Saturday, February 05, 2011

What liberal folks like

Transfer vinyl, tape, CD and radio to digital format

This superb music centre includes an amazing six functions – all in one compact and attractive 1930s-style unit.

The stereo gramophone is ideal for playing your 33s, 45s or 78s, and the handy tape deck means you can enjoy your favourite cassette recordings.
Wut? The Guardian, a progressive newspaper, offers its readers a music centre, with a gramophone, in a 1930s-style unit. One surely must ask oneself the question "why, oh why, oh why?" Why take all this modern technology and put it into a unit styled after the most reprehensible tastes of the period entre deux guerres? What is to be gained by having one's hi-fi in an ugly old-fashioned box? Does this decision not suggest that one is afraid of technology, and perhaps of The Now? Is not incumbent upon middle-class liberal people to disparage suburban petit-bourgeois tastes, rather than perpetuate them? It is not as if this thing were retro-cool or ironic or anything, is it?
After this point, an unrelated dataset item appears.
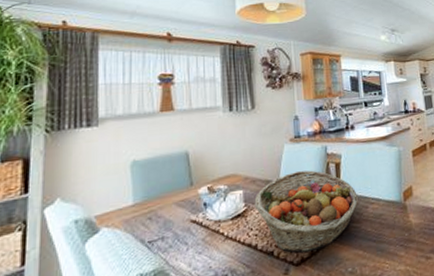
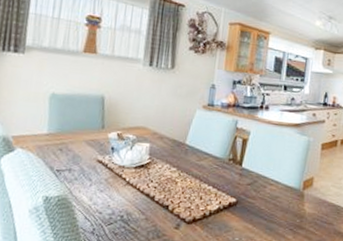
fruit basket: present [254,170,358,253] -> none [158,137,258,215]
My only explanation is that it is an unconscious disguise. The Guardian reader who buys this thing will be using it to commit copyright offences, making digital copies of his Slovenian folk dance LPs and his cassette tapes of gigs from the Acid Jazz scene in Rochdale. Despite long hours of self-justification ("people like me are preserving Art for future generations;" "the major record companies are not interested in this sort of work any longer") he still feels tinges of guilt. Hiding his recording equipment in a 30s casing is a subliminal act of camouflage, putting his guilty secret away in a respectable wooden box.
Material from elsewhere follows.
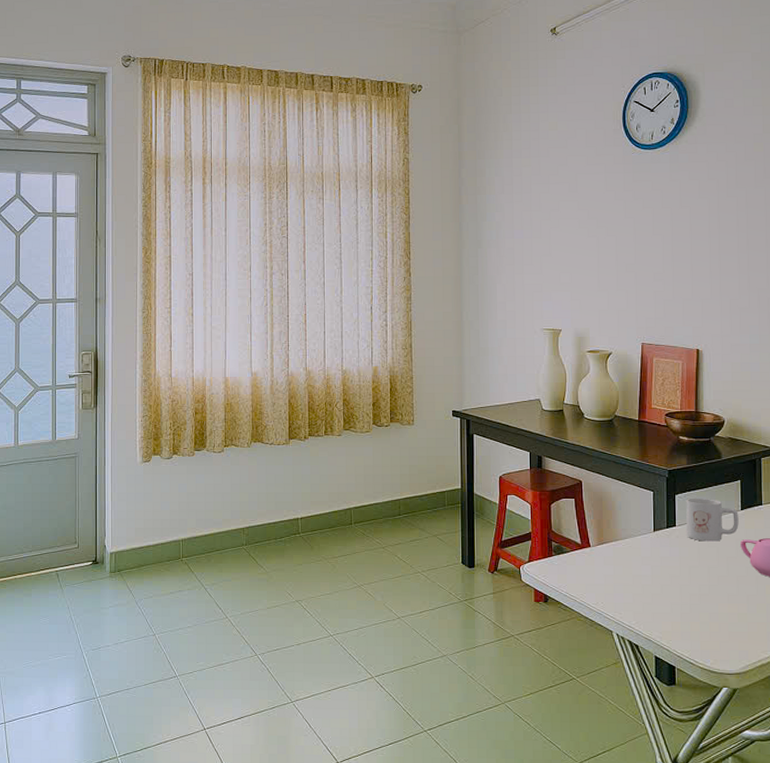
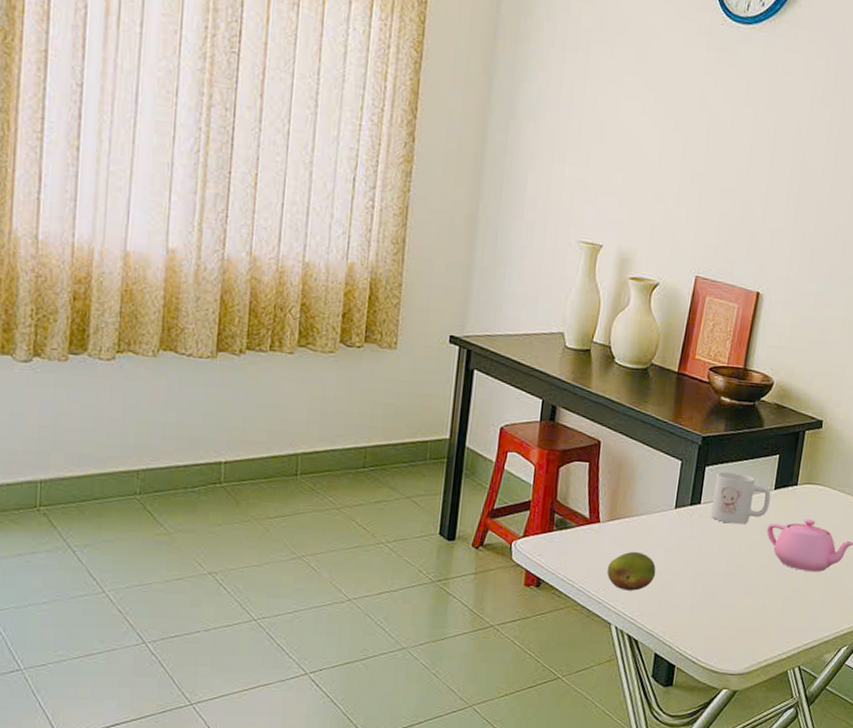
fruit: none [603,569,645,603] -> present [607,551,656,591]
Or perhaps he really thinks the Copyright Police will come round looking for secret recording gear; in which case, they will never think of looking in there.


Stephen Stratford said...

What have you got against Rochdale?

Ethan Tucker said...

I've always assumed those faux-retro stereos were meant for elderly music fans who want to play their LPs and enjoy the novelty of a radiola like Ma 'n Pa used to own back in black & white picture days. As for the hipster buyers, wouldn't this be a step too far towards twee rather than knowingly ironic?

Paul said...

Stephen, I am not really sure, but you are right: Rochdale is a recurring feature of my posts and comments; some deep issue from childhood, perhaps. I have never been there, but I hear it is horrible.
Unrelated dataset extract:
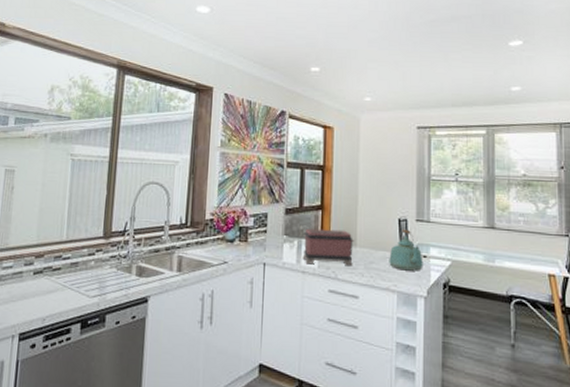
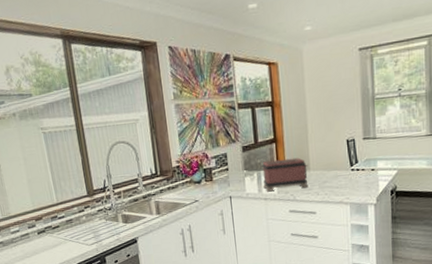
kettle: present [389,229,423,271] -> none [340,148,372,185]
Ethan; I have always assumed the same, but I thought such music fans read the Daily Express. I thought Guardian readers were either hippies or hipsters. Maybe I was wrong.

Peter in Dundee said...

Paul the prime purpose of the device is not for the continual playing of your vinyl albums but to transfer them to digital format for playing on your electric thinking machine or your eyePod. If you have seen the competition in the field you will know that aesthetic considerations were almost absent when they were designed. So the unit is there for those of at least some taste. Anyway, haven't your heard? retro is the new black. Aparently.

dritchie said...

I, for one, welcome the opportunity to copy my CD, via an analog cable, into a digital format.